RECORD EXTRACTS ▸
_ _ _ _ _
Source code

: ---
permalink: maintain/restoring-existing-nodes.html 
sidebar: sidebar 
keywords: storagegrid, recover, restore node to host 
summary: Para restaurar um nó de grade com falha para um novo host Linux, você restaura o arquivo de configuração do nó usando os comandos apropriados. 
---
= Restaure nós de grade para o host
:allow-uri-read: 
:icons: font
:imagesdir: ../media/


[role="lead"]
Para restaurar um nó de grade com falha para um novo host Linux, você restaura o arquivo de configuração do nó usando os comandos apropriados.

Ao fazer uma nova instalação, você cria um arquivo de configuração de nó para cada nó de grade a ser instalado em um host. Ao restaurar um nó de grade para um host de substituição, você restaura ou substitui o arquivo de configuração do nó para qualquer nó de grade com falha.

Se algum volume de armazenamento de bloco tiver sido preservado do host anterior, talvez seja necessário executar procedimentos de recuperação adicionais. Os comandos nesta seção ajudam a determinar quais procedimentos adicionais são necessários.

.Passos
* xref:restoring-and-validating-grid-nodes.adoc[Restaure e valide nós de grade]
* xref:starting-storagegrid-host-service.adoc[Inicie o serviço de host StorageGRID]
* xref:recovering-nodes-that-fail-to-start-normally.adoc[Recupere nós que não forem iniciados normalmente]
_ _ _ _ _
PROBLEM DETAILS ▸ Find the line with "summary: Para restaurar" in the material above. Reproduce it and each line after it up to and including the line with "Ao fazer uma".

ANSWER AREA ▸
summary: Para restaurar um nó de grade com falha para um novo host Linux, você restaura o arquivo de configuração do nó usando os comandos apropriados. 
---
= Restaure nós de grade para o host
:allow-uri-read: 
:icons: font
:imagesdir: ../media/


[role="lead"]
Para restaurar um nó de grade com falha para um novo host Linux, você restaura o arquivo de configuração do nó usando os comandos apropriados.

Ao fazer uma nova instalação, você cria um arquivo de configuração de nó para cada nó de grade a ser instalado em um host. Ao restaurar um nó de grade para um host de substituição, você restaura ou substitui o arquivo de configuração do nó para qualquer nó de grade com falha.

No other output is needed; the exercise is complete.